News

Hugos, Nebulas, Bram Stoker Awards, oh my!

Big news here from my writing desk: my short story "The Sound of Children Screaming" has been nominated for the Hugo, Nebula, and Bram Stoker Awards for Best Short Story! To say I'm flabbergasted would be an understatement; try disbelieving? Awestruck? Part of me is convinced that they've all got the wrong Jones--it's a very common last name, after all--and are all just too embarrassed to admit their mistake.

But if I had to pick a story to get more eyeballs, this would be the one. You see, I came up with the idea for this story during an actual school lockdown. There were sounds of gunshots in the neighborhood nearby.

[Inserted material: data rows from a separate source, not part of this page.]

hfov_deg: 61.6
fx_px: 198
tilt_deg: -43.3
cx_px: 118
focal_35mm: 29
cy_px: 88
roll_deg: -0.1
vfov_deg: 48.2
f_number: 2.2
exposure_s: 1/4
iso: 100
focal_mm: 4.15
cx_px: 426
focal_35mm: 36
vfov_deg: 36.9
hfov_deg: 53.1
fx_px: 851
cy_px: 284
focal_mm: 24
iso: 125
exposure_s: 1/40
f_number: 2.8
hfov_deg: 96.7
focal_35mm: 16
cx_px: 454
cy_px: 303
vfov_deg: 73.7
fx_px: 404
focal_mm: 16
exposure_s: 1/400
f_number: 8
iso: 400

It was just months after the Robb Elementary shoot in Uvalde, Texas, and my mind was suddenly racing with the reality of being an educator in the school shooting era. I began to read everything I could get my hands on about the phenomenon of school shootings, and how schools have responded in a literal arms race of school safety. What I found disturbed me even more: that most of what we do amounts to "security theater," designed to soothe our fears and make us feel like we're doing *something* useful, while not actually making us safer. Even worse, I've watched firsthand how much lockdown culture terrorizes children, even when most of the time it amounts to a false alarm. Now a gun doesn't even need to enter a school to make its presence known.

This year marks the 25th anniversary of the Columbine High School shooting, and nothing has changed. Instead, we seem to have accepted a new reality, one that children in other countries don't have to experience. I'm sure we all remember the infamous footage from Robb Elementary of cops in the hallway using hand sanitizer, and underneath the video, the legion The sound of children screaming has been removed. This cuts straight to the truth of what we've done. Instead of fixing the problem, we just eliminate the sound of children screaming. After all, if we don't hear it, it can't be happening, right? 

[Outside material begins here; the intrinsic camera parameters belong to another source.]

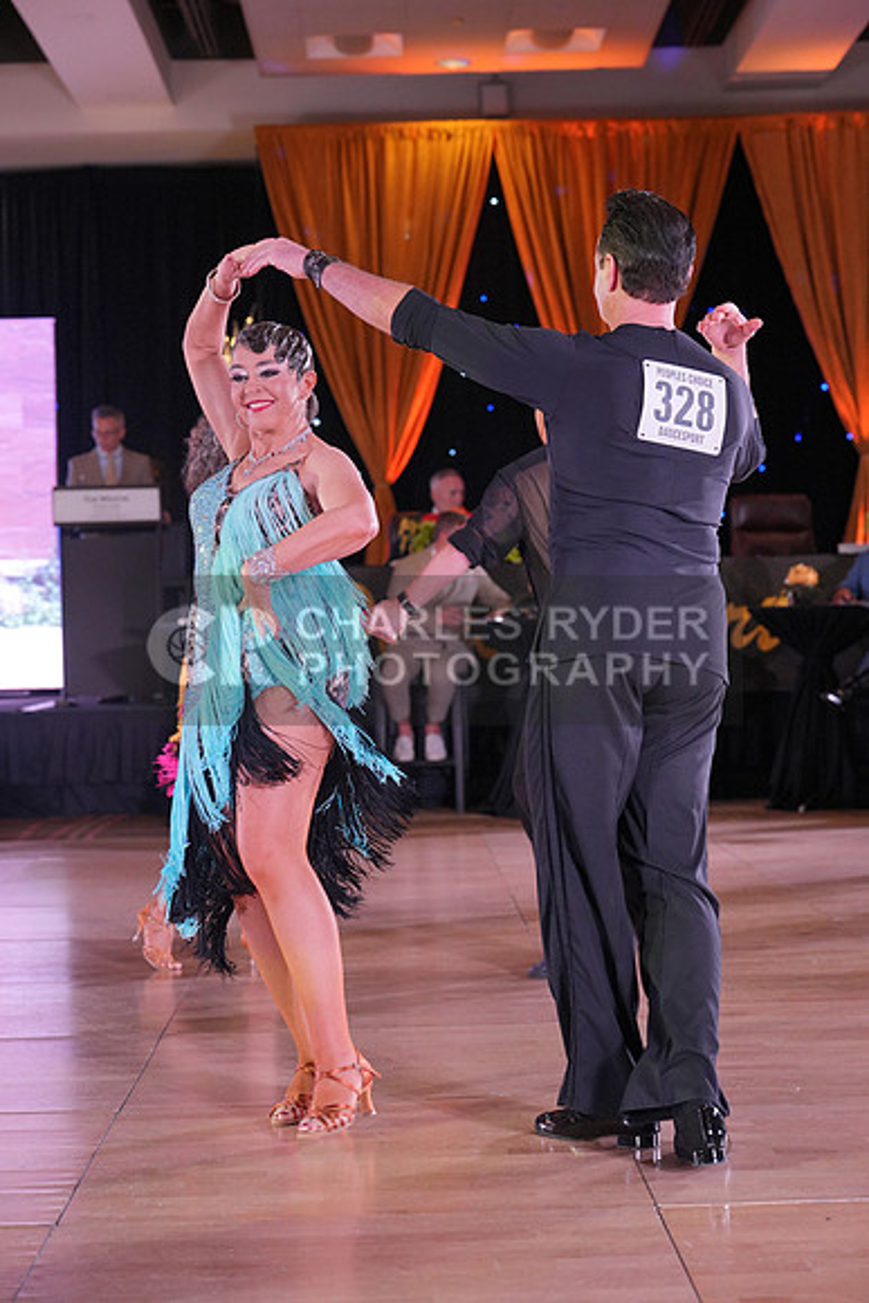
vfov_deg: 29.6
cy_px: 652
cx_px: 434
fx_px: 2461
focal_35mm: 68
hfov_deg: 20.0
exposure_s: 1/400
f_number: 4
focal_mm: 68
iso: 2500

This is a hard topic to grapple with. Before this story was published, I had trouble finding people to read the rough draft and give me feedback because if you have kids, if you work in schools, if you have children you love in your life, the last thing you want to think about is school shootings. It feels impossible to move the needle. If my story does nothing else, I hope it pushes back against that numb feeling that nothing can ever change. Because this hasn't always been a problem in the United States, and it's certainly not a universal problem on our planet. We can do better. We should do better. I believe it starts with what works in every country that doesn't have this problem: sensible gun regulations that even most gun owners already support. We can't let a minority of adults continue to insist that is on children to pay the price, or that school safety can ever keep pace when increasingly high-tech weapons flow freely into the hands of people intent on bringing them through school doors.

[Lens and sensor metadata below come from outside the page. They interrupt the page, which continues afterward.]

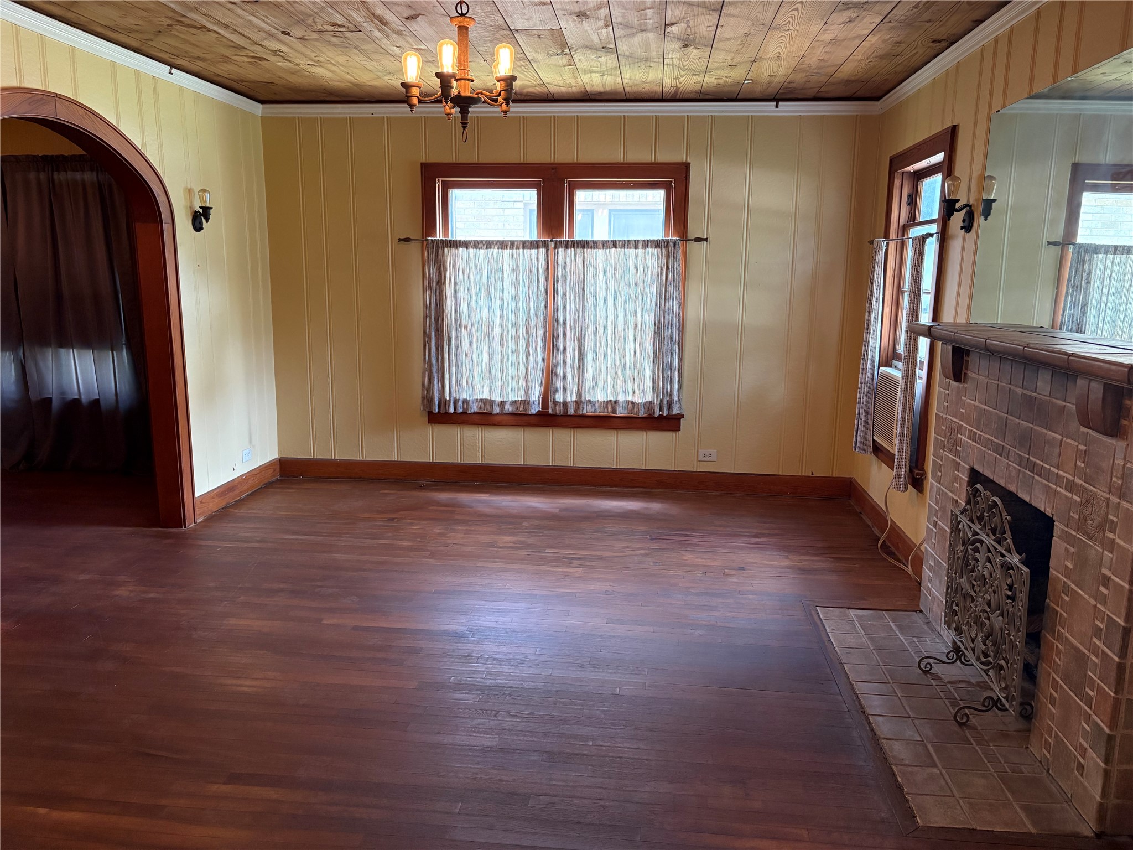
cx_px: 566
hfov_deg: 67.3
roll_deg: -0.5
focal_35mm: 26
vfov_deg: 53.1
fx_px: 851
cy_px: 425
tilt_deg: -10.4
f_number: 1.6
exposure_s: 1/60
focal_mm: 5.96
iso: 320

If you would like to read this story, you can find it in text and audio online at Nightmare Magazine.

New Interview: Think Out Loud with Oregon Public Broadcasting

I'm on OPB's Think Out Loud! This is the second interview I've done for the Dispatches from Anarres: Tales in Tribute to Ursula K. Le Guin, an anthology of science fiction and fantasy stories by local Portland authors in homage to the much-missed Ursula k. Le Guin. I'm interviewed along with fellow author Curtis C. Chen, a former student of Le Guin's, and Susan DeFreitas, the anthology's editor. The wonderful Allison Frost conducts the interview. Check it out for a big dose of my Le Guin nostalgia, and some behind-the-scenes notes on "The Night Bazaar for Women Becoming Reptiles."

Everything Old is New Again

Welcome to my new website! Which is a bit like the old one, except updated and polished, with all the fluff cut away.

The old WordPress was starting to show its age, and I wanted something cleaner and ad-free as I crank up for several big, upcoming projects which will be rolling out over the next few years. I'm feeling a sense of wistfulness as I let the old site go. It has been years since I updated it, and the longer I went without touching it, the stranger it got to go back, like picking up a journal five years out of date without acknowledging the long gap in between. Events gone unacknowledged, years slipped by without a record. 

Still, the site was serving its main function of giving people a way to contact me outside of social media, and for that I'm grateful to it, and wishing I could hold it a wake and honor its years of service.

So the old site is dead. Long live the new one! You'll find everything useful from the old one (a contact form! A bibliography!), as well as some more useful stuff (you can now sign up for my newsletter and get alerts when I have a new story out!). If you're new to my work, check out Selected Stories to read some fan favorites. Maybe I'll even blog about the writer life here and there, and share more information about the ups and downs, my own process, and things I learn along the way.